Estelamari Rodriguez, MD, MPH, discusses a case study of a patient with non–small cell lung cancer harboring an EGFR L858R mutation and a TP53 mutation.

“All this knowledge that you get from being in a big group with multidisciplinary specialists and experts in the field helps us make better decisions for our patients.”

Estelamari Rodriguez, MD, MPH, associate director, Community Outreach – Thoracic Oncology, Sylvester Comprehensive Cancer Center, discusses a case study of a patient with non–small cell lung cancer (NSCLC) harboring an EGFR L858R mutation and a TP53 mutation.

Rodriguez presented this case at the 22nd Annual Winter Lung Cancer Conference. TP53 mutations are associated with resistance to osimertinib (Tagrisso) and a more aggressive disease course, highlighting the need for treatment intensification strategies, Rodriguez begins. Upon disease progression on osimertinib, this patient developed asymptomatic brain metastases, which raised the need to consider the intracranial activity of subsequent lines of therapy, she says.

The case discussion emphasized the varying degrees of central nervous system (CNS) penetration among newer EGFR-targeted agents, Rodriguez explains. Given the increasing number of younger patients with EGFR-mutated NSCLC, selecting therapies with significant CNS activity, such as amivantamab-vmjw (Rybrevant) and lazertinib (Lacluze), is critical to delaying or avoiding brain radiation, she notes. These agents have demonstrated activity against brain metastases, offering a systemic approach to controlling intracranial disease progression, she highlights.

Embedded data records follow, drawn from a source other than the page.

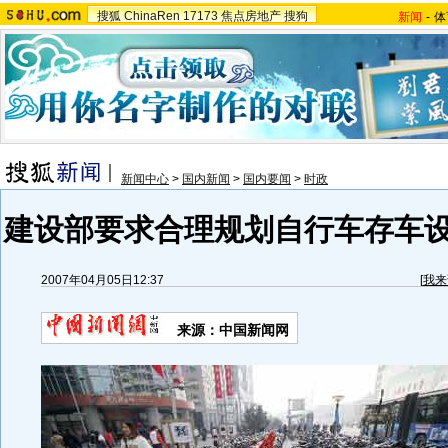
搜狐
ChinaRen
17173
焦点房地产
搜狗
新闻
-
体
新闻中心
>
国内新闻
>
国内要闻
>
时政
建设部要求合理规划自行车存车设
2007年04月05日12:37
[
我来
来源：中国新闻网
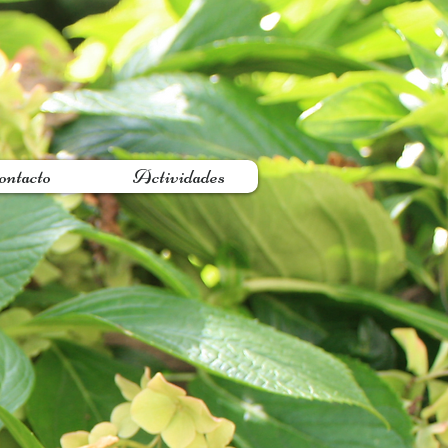
ontacto
Actividades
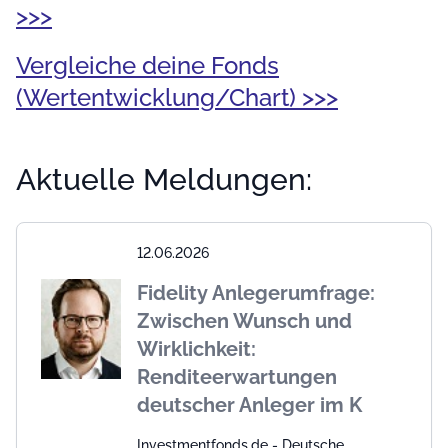
>>>
Vergleiche deine Fonds
(Wertentwicklung/Chart) >>>
Aktuelle Meldungen:
12.06.2026
Fidelity Anlegerumfrage:
Zwischen Wunsch und
Wirklichkeit:
Renditeerwartungen
deutscher Anleger im K
Investmentfonds.de - Deutsche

Toxicity management was another key discussion point, including the adverse effects associated with amivantamab and lazertinib, such as dermatologic toxicities and infusion-related reactions, according to Rodriguez. With increasing clinical experience, strategies for mitigating these toxicities have evolved, including premedication regimens, proactive dermatologic care, and dose adjustments, she emphasizes. Patients who have infusion reactions can often continue to receive therapy with modified dosing strategies and supportive care, ensuring continued treatment efficacy, she reports.

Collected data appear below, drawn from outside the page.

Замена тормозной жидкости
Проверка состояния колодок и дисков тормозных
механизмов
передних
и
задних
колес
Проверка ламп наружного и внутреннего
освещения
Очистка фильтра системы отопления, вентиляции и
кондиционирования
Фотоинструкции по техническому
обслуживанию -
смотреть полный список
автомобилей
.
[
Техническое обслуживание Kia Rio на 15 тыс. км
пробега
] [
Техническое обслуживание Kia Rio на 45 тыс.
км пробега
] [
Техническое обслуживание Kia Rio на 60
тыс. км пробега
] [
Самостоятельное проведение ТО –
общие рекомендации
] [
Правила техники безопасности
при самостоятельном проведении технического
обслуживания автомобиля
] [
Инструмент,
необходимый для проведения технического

This case discussion underscored the importance of multidisciplinary collaboration and expert consultation when managing complex cases, Rodriguez says. Insights from investigators involved in clinical trials of amivantamab and lazertinib provided valuable practical strategies for optimizing patient outcomes, she explains. For instance, one investigator shared an approach of modifying infusion protocols to improve tolerability, she continues. Such shared clinical experiences reinforce the necessity of integrating expertise from multiple disciplines when making treatment decisions, ultimately enhancing therapeutic strategies and improving patient outcomes, she concludes.